Vidal was charged with 21 felony counts of bank fraud and aggravated identify theft, which she allegedly committed while she worked at PFCU as a member services representative who assisted members with loan applications.
From July 2010 to July 2013, Vidal allegedly fraudulently obtained cash withdrawals from eight member accounts, according to an indictment. Vidal also was accused by prosecutors by fraudulently obtaining loans by opening new accounts using the names and Social Security number of members.
She allegedly used some of the stolen funds to buy a GMC truck. Vidal also prevented members from receiving their account statements by altering account information by changing their addresses or using her credit union email address on a member’s account to misdirect communications.

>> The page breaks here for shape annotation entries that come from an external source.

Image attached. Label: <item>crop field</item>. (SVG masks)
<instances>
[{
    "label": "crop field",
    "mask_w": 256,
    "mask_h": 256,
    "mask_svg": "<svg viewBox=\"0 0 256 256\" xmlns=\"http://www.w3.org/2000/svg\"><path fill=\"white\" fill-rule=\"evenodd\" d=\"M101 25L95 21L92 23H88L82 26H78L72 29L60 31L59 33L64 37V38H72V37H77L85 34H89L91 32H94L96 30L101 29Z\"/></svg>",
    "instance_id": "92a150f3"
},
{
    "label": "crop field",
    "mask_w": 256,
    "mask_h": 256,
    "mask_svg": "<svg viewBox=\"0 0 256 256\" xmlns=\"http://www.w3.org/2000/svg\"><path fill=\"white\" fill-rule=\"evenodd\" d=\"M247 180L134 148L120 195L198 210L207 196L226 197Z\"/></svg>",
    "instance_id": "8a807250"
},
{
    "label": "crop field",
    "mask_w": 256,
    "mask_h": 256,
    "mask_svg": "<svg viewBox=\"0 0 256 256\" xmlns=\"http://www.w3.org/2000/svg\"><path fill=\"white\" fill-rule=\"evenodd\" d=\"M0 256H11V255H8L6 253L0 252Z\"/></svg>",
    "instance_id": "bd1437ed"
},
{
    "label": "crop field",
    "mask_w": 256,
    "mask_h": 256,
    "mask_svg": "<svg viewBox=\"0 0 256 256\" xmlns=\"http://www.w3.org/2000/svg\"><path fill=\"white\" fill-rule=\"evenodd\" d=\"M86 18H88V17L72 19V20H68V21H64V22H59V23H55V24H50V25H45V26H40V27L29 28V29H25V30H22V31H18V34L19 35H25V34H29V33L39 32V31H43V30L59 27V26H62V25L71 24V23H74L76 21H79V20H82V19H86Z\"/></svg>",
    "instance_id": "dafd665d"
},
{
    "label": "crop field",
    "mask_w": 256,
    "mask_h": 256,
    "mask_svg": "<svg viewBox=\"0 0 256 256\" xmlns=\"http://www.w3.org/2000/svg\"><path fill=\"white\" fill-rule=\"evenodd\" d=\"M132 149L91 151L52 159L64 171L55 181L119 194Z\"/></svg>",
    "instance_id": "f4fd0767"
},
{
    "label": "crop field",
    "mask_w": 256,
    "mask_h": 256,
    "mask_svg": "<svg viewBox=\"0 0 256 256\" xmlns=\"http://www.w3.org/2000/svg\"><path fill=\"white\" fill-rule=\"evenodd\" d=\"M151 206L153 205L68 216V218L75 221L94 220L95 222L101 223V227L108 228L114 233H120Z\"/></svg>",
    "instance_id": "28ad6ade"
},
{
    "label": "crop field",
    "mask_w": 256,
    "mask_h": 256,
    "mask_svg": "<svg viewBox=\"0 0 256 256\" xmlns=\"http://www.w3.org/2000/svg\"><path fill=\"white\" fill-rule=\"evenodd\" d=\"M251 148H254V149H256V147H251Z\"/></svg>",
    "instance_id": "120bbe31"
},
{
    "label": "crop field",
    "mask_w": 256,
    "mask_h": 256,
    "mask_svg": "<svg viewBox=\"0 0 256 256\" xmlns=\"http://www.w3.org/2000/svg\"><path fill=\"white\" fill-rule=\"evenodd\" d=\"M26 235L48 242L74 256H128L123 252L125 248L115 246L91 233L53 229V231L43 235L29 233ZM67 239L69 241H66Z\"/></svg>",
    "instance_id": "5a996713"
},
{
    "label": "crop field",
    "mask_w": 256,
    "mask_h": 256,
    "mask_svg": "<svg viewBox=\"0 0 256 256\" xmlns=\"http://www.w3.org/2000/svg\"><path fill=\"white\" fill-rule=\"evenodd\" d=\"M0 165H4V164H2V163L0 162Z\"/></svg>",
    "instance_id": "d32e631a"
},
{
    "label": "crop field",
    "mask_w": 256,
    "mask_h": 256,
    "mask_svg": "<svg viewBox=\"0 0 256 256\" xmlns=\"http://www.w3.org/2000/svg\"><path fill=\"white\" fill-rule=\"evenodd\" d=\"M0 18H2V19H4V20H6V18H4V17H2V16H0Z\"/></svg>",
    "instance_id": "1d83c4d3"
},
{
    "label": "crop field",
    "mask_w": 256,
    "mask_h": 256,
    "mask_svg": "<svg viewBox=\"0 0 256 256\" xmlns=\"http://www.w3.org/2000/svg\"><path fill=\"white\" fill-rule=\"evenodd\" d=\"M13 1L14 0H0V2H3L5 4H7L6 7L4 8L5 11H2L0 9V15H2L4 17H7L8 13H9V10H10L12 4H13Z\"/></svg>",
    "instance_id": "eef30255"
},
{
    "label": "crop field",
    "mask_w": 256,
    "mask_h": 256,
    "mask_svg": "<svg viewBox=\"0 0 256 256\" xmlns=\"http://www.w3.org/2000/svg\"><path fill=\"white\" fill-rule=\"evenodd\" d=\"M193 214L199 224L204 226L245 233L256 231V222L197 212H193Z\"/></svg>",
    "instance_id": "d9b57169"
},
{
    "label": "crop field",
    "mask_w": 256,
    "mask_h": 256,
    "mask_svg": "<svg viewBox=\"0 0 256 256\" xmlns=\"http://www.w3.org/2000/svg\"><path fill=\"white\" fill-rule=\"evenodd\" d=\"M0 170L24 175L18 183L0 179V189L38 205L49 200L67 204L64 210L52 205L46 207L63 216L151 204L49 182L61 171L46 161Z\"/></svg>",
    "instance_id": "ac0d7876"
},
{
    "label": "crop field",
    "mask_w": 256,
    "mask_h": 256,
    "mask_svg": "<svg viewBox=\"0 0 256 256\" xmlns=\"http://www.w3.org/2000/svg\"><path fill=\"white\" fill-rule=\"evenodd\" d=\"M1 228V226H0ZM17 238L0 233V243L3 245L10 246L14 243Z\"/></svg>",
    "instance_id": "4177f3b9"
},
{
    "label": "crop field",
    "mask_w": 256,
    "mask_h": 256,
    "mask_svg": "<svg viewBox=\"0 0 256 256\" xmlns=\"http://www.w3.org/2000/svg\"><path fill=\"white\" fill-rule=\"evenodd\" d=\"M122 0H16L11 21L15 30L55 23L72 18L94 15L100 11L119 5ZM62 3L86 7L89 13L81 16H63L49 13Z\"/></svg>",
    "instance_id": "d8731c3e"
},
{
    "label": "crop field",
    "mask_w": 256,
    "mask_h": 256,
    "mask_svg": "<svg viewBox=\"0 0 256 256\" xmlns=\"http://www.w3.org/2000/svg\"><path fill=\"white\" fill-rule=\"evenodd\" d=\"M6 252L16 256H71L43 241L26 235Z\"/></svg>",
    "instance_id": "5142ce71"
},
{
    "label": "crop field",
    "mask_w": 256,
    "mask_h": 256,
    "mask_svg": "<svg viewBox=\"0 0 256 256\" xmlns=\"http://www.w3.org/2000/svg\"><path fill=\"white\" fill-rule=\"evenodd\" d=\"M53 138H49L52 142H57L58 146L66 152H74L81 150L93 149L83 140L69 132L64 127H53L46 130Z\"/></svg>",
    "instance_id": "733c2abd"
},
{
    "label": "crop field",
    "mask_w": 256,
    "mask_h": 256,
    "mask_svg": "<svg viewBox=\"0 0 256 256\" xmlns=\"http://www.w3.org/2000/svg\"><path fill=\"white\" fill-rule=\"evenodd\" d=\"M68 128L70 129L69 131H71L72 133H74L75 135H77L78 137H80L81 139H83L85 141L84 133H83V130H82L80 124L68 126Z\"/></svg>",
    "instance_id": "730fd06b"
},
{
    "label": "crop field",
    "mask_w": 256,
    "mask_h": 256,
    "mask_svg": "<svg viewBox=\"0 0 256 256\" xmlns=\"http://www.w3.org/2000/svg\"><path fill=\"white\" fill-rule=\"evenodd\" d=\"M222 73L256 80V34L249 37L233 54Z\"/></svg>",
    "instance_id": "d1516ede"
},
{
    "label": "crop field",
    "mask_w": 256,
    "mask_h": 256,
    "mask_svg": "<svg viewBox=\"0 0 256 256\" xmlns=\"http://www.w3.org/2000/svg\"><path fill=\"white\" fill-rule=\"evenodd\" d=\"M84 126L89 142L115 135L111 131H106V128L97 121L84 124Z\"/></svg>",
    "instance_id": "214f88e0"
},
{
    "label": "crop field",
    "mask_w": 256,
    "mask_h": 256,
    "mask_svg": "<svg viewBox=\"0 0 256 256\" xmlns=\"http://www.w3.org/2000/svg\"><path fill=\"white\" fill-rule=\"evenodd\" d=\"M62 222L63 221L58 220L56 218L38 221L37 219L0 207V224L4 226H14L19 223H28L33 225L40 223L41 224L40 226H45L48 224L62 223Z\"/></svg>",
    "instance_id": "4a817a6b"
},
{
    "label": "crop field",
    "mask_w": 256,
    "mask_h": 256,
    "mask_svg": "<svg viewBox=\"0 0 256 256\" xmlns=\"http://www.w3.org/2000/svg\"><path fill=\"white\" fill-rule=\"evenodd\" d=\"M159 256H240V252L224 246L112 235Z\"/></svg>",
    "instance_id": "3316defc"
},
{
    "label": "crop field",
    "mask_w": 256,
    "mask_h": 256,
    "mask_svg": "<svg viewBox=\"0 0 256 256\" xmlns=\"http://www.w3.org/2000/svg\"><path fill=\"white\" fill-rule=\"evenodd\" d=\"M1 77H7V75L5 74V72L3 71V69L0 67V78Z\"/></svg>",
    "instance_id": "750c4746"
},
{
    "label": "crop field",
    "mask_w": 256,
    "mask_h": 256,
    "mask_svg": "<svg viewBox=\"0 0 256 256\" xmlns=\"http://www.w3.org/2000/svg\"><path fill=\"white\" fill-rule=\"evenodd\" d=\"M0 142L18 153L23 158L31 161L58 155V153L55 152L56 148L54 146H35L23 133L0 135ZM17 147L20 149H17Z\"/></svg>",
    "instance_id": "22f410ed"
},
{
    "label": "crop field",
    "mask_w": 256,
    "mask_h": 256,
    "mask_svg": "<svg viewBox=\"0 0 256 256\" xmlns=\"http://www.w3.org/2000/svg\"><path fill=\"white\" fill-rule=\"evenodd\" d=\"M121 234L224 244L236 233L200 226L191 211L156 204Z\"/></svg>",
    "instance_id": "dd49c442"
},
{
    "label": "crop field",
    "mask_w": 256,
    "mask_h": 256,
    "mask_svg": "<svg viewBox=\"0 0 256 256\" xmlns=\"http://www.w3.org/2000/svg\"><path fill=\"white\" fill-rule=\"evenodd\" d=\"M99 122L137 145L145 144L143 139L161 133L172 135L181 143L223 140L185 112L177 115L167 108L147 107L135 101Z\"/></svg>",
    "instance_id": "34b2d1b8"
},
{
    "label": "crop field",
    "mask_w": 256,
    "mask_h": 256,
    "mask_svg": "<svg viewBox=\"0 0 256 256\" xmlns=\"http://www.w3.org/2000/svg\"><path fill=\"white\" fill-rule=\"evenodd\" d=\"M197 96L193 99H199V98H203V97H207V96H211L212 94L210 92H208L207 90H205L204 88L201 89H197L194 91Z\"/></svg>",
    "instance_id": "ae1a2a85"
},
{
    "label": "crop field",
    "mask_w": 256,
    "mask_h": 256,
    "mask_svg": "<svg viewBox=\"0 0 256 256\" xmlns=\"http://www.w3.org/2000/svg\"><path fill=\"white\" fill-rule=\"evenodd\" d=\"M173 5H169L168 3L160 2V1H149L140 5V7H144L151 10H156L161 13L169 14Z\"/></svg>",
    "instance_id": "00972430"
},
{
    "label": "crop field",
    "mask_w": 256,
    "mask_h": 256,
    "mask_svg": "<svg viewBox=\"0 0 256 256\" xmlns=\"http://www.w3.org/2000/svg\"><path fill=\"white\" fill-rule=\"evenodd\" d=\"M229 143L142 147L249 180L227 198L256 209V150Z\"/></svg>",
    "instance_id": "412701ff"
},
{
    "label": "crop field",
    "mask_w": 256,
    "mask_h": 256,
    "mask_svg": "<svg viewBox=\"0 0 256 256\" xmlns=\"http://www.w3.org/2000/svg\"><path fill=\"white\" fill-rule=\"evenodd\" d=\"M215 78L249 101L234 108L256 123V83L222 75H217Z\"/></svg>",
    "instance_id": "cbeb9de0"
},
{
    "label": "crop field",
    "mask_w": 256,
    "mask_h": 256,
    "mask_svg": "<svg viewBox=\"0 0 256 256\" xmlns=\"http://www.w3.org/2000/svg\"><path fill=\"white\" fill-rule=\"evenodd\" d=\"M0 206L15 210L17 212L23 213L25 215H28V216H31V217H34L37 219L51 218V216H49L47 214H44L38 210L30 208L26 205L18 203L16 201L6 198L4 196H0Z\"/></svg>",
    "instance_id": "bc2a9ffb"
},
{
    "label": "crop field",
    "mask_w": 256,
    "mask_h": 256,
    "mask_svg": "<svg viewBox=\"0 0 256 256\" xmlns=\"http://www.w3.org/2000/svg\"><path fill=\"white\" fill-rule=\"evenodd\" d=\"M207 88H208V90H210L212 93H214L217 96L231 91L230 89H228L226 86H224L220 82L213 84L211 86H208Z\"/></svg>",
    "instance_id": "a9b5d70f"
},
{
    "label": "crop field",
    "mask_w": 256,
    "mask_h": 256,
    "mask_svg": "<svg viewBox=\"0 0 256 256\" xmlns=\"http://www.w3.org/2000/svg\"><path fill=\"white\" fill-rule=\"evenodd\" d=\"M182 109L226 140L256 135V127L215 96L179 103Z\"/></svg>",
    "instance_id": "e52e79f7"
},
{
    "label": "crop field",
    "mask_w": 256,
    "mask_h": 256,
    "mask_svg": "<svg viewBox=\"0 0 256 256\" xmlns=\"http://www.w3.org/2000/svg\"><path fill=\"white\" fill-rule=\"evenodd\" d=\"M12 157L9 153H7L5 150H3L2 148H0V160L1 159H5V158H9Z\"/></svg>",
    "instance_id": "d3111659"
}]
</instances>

Ortiz, who worked as a PFCU assistant branch manager, allegedly covered up Vidal’s fraud scheme in April 2012. Court documents also show two days after Vidal was fired by the credit union on July 29, 2013, Ortiz removed $7,000 in loan funds from a member’s account, which had been fraudulently obtained earlier by Vidal.
Meanwhile in other fraud cases, Guerryson Torres of Tampa Fla., was sentenced to 33 months in federal prison and ordered to pay restitution of nearly $1 million for defrauding the $1.6 billion GTE FCU in Tampa and the $1.9 billion Grow Financial CU in Tampa.
Guerryson Torres, 50, admitted to conspiring with others to defraud GTEFCU and Grow Financial CU. He owned a company that sold cars and boats that had been repossessed by the credit unions; Torres admitted that he submitted fake invoices underreporting the real sales price of vehicles and pocketed the difference.
Torres also sold 77 cars for GTEFCU but never paid the credit union, according to court documents. Torres was ordered to pay restitution to the credit unions totaling $973,486.
Dominque Avery of Portsmouth, Va., was sentenced to 87 months in federal prison and ordered to pay more than $197,0000 for participating in a bank fraud scheme that targeted the $58.1 billion Navy FCU in Virginia, Va., and the $420 million ABNB FCU in Chesapeake, Va.
Sentenced in U.S. District Court in Norfolk, Va., Avery, 20, stole or purchased the identities of other people to apply for online checking and savings accounts at Navy and ABNB, and three other financial institutions.
Avery caused a third-party check issuing service to send dozens of fraudulent checks to various vendors and individuals. He was arrested in August 2012 while attempting to buy two checks with fraudulent ABNB checks, according to prosecutors.
Although Avery was ordered to pay restitution of more than $197,000, the total intended losses were $737,000, prosecutors said.